A declaração foi feita em abril deste ano durante uma entrevista ao programa Zach Sang Show. Na ocasião, o cantor afirmou que já havia deixado tudo registrado legalmente. Segundo ele, quando morresse, nenhum integrante da família teria acesso aos recursos deixados por sua carreira.
“Quando eu morrer, ninguém da minha família receberá um centavo”, declarou o músico durante a conversa. A fala repercutiu bastante nas redes sociais e gerou debates entre fãs, artistas e especialistas em planejamento sucessório. Enquanto alguns elogiaram a atitude, outros questionaram a decisão de excluir completamente os parentes da herança.
Oliver explicou que sua intenção era fazer com que o dinheiro continuasse circulando dentro do universo artístico. Para isso, ele criou uma estrutura financeira baseada nos rendimentos e royalties gerados por suas músicas. Os juros produzidos por esse patrimônio seriam utilizados para financiar bolsas de estudo, projetos culturais e oportunidades para jovens artistas que enfrentam dificuldades para iniciar suas carreiras.
O cantor também criou uma fundação chamada “Bolsas de Arte para Jovens Gênios do Dr. Oliver Tree”. O programa foi pensado para funcionar de forma permanente, mesmo após sua morte. A ideia era simples: utilizar os ganhos provenientes de sua obra para ajudar pessoas com potencial artístico, mas que muitas vezes não possuem recursos financeiros para desenvolver seus talentos.
Além disso, Oliver organizou um comitê composto por amigos próximos e colaboradores que estiveram ao seu lado em diferentes momentos da carreira. Entre eles estariam profissionais ligados à música, ao cinema e a outras áreas criativas. Esse grupo terá a missão de avaliar, todos os anos, quais artistas, projetos ou instituições receberão apoio financeiro do fundo criado pelo cantor.
Apesar de ter afirmado que nenhum familiar herdaria sua fortuna diretamente, Oliver incluiu uma exceção bastante específica em seu planejamento. Parte dos recursos ficará reservada para garantir educação a possíveis descendentes de futuras gerações da família. Mesmo sem filhos, ele considerou a possibilidade de que, no futuro, algum descendente direto pudesse precisar de apoio para estudar.
Segundo relatos, essa reserva teria uso exclusivamente educacional e não funcionaria como uma herança convencional. O objetivo seria apenas oferecer oportunidades de formação acadêmica caso algum descendente viesse a existir nas próximas gerações.

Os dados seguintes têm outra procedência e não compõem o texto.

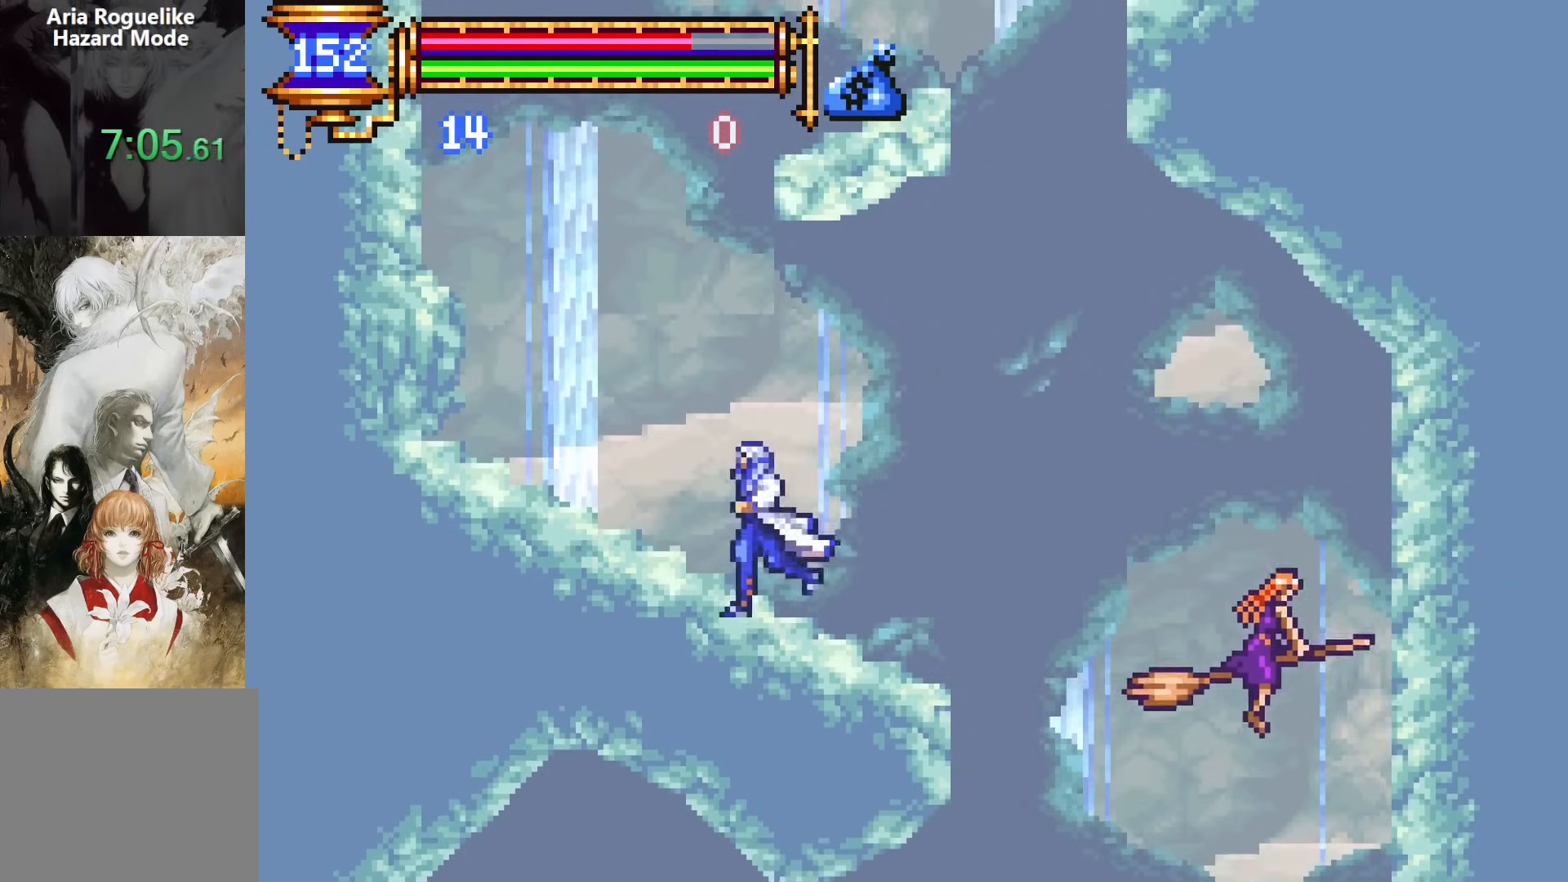
{"buttons": ["CROSS", "DPAD_LEFT"], "events": [[67, "CROSS", "up"], [383, "CROSS", "down"]]}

A morte do artista aconteceu na manhã de domingo, 14 de junho, em um grave acidente aéreo ocorrido no Recreio dos Bandeirantes, na Zona Oeste do Rio de Janeiro. De acordo com as primeiras informações divulgadas pelas autoridades, dois helicópteros colidiram no ar e perderam o controle quase imediatamente.
Após o impacto, as aeronaves caíram em locais diferentes. Uma delas atingiu uma área próxima à Avenida das Américas, enquanto a outra caiu sobre o estacionamento de uma concessionária especializada em veículos elétricos. A colisão provocou um incêndio de grandes proporções, que rapidamente se espalhou pelos automóveis que estavam estacionados no local.
Equipes do Corpo de Bombeiros chegaram poucos minutos depois e iniciaram o combate às chamas. O trabalho foi intenso e mobilizou diversas viaturas para evitar que o fogo atingisse imóveis vizinhos. Imagens compartilhadas nas redes sociais mostraram uma enorme coluna de fumaça escura tomando conta da região, cenário que causou preocupação entre moradores e comerciantes próximos.
Agora, além da comoção provocada pela perda do cantor, o legado deixado por Oliver Tree passa a chamar atenção. Sua decisão de investir a própria fortuna no desenvolvimento de novos artistas poderá continuar influenciando vidas por muitos anos, transformando sua trajetória em algo que vai além da música.